*SET OF TASKS:*
1. Transcribe the watch forum thread from "## kimnkk (Jan" up to and including "than actual quality.".
2. Write the next part of the watch forum thread, picking up where it stops.

DOCUMENT TEXT section start

Youth seeking popular approval, all he knows about the GS is what he looked at on google LOL, sad to see such discrimination from a young inexperienced child.

EDIT - I read his comments section, he has already changed his mind and is planning another video LOL.


----------



## hiro1963 (Feb 4, 2008)

Eielson said:


> Youth seeking popular approval, all he knows about the GS is what he looked at on google LOL, sad to see such discrimination from a young inexperienced child.
> 
> EDIT - I read his comments section, he has already changed his mind and is planning another video LOL.


What a riot. LOL.


----------



## timetellinnoob (Sep 23, 2010)

how does that kid have an Omega


----------



## kimnkk (Jan 11, 2008)

What a funny kid. I could barely make it through the end of that video and now i'm totally ashamed to of my Omegas since he so proudly rocks his while he knocks GS.

You know now that i think of it, that kid is probably _thecustomer_, our favourite troll from earlier in the thread.

Love the GS Snowflake. On a related note, i think part of the charm of GS is that it flies under most people's radars, only WIS would be in the know - a comment from a WIS means more than empty comments from randoms who comment on perceived value rather than actual quality.

DOCUMENT TEXT section end
DATA SHOWN section start

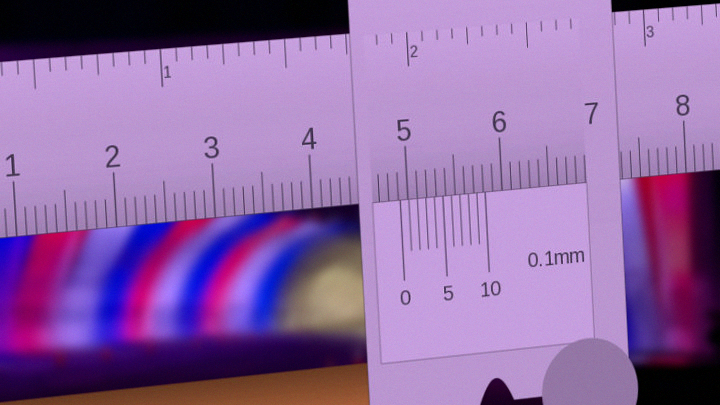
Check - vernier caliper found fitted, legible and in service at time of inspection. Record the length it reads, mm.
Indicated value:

DATA SHOWN section end

*ANSWERS:*
1.
## kimnkk (Jan 11, 2008)

What a funny kid. I could barely make it through the end of that video and now i'm totally ashamed to of my Omegas since he so proudly rocks his while he knocks GS.

You know now that i think of it, that kid is probably _thecustomer_, our favourite troll from earlier in the thread.

Love the GS Snowflake. On a related note, i think part of the charm of GS is that it flies under most people's radars, only WIS would be in the know - a comment from a WIS means more than empty comments from randoms who comment on perceived value rather than actual quality.

2.
----------



## Hoppyjr (Aug 11, 2006)

LOL!!!

This kid seems like a younger, more polite version of Archie Luxury - absolutely no clue about what he speaks, yet he has an opinion and an accent.... 

Hoppy




Sent using Tapatalk


----------



## waldoh (Nov 20, 2011)

Spoiled brat is spoiled. 

In other news, its very easy to criticize and mock Grand Seiko (as well as other brands) but when you strap one to your wrist it is a different story.


----------



## DJW GB (Jan 3, 2013)

Unbelievable :think: .Still that leaves more of those crappy grand Seiko's for us . I am saving my £700 now , I cannot wait. DW.:-!


----------



## jva59 (Jan 3, 2013)

In fairness he's only a kid, albeit one who seems to have absorbed some amazingly shallow attitudes awfully fast. I'd have hoped that someone developing an interest in our hobby at that age would have done so out of a love of craftsmanship, an interest in how mechanical things work, an appreciation for tradition and an eye for beauty, not unformed brand-snobbery.


----------



## Hale color (Aug 21, 2010)

That kid's attitude reminds me of some of the older people's reaction to the Beatles when they first came to America (I'm old enough to remember that!).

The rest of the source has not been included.